> **演習課題**
1) 北朝鮮の元経済官僚へのインタビュー記事について、次の問いに答えてください。
(a) キム・テサン氏がチェコから脱出したのは何年ですか。
(b) キム氏は00年、北朝鮮の女性労働者を何人連れてチェコで事業を展開しましたか。
(c) キム氏が内閣で務めていた役職は何ですか。
2) 北朝鮮の元経済官僚へのインタビュー記事にある次の文を英語に訳してください。「北朝鮮の経済幹部としてはもっとも最近、北朝鮮を脱出した人の1人であるキム氏は、これが初めてのマスコミとのインタビューとなる。」
3) 北朝鮮の元経済官僚へのインタビュー記事を、本文の最後の文の後から書き継いでください。

> **提供本文**
北朝鮮の元経済官僚インタビュー「北は96年に最期を迎えている」
02年にチェコから脱出した元朝鮮・チェコ靴技術合弁会社の社長キム・テサン(53)氏は26日、本紙とのインタビューで、「96年には平壌(ピョンヤン)市民も飢え死にした」とし、「幹部らが集まって『もはや終わりだ』と嘆いた。実際にそれが最期だった」と話した。
キム氏は内閣の軽工業省・対外事業部責任指導員を務め、00年北朝鮮の女性労働者250人を連れてチェコで事業を展開した。北朝鮮の経済幹部としてはもっとも最近、北朝鮮を脱出した人の1人であるキム氏は、これが初めてのマスコミとのインタビューとなる。
次はインタビューの内容。
-飢饉(ききん)が深刻化した90年代の北朝鮮はどういう状況だったか。

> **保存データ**
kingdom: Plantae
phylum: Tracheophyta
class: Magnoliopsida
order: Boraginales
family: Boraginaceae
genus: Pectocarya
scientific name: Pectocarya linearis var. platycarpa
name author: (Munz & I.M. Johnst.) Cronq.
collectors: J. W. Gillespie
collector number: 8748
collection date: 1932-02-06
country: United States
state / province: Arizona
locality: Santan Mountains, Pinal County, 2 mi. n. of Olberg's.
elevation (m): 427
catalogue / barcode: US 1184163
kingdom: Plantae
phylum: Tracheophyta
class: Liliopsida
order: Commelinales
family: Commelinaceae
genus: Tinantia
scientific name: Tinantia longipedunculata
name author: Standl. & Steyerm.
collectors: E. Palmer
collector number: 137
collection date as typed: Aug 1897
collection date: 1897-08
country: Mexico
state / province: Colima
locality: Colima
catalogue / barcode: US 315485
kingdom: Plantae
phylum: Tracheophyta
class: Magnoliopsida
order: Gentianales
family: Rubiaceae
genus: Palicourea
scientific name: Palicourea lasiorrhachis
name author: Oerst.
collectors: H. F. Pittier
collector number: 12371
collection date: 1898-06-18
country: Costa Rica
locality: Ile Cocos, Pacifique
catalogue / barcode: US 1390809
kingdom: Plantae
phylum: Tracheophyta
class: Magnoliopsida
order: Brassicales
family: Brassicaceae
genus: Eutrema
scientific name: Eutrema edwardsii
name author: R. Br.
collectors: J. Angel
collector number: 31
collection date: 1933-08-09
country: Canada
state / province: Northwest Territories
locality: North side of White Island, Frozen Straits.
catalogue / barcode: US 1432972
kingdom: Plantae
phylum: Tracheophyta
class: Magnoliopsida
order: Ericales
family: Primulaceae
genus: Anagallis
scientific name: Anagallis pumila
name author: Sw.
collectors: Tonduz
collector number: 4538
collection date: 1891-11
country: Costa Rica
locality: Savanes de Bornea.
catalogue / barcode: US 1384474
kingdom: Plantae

> **解答例**
1)
(a) 02年
(b) 250人
(c) 軽工業省・対外事業部責任指導員

2) Kim, one of the North Korean economic officials who most recently fled North Korea, is giving his first interview to the media.

3)
「96年には私の家族も差し当たりの食糧が無くなった。一般の人民は言うまでもない。平壌市の保衛員も食糧がなかった。軍需工場でも実際に多くの人が餓死した。三々五々集まった幹部らは『もはやこれで終わりだ』と囁きあった。実際にすべてが終わった。上部からの学習会や講演の指示もなかった。生活総和(その日の作業成果を評価、反省する時間 )もしなかった。軍需品工場もオールストップした」
-その後どういう変化が起きたか。
「00年からは、軍需工場が再び稼働し始めた。南浦(ナムポ)港には私服姿で、軍車両のナンバーを隠した軍用車両が南朝鮮と米国から贈られたコメを積んで行くために血眼になっていた。軍部隊から流出されたコメが市場に出回ると、コメの価格がはじめて下がった。金正日(キム・ジョンイル)総書記は米国と南朝鮮がコメを献上したと宣伝した。住民もその言葉を信じた」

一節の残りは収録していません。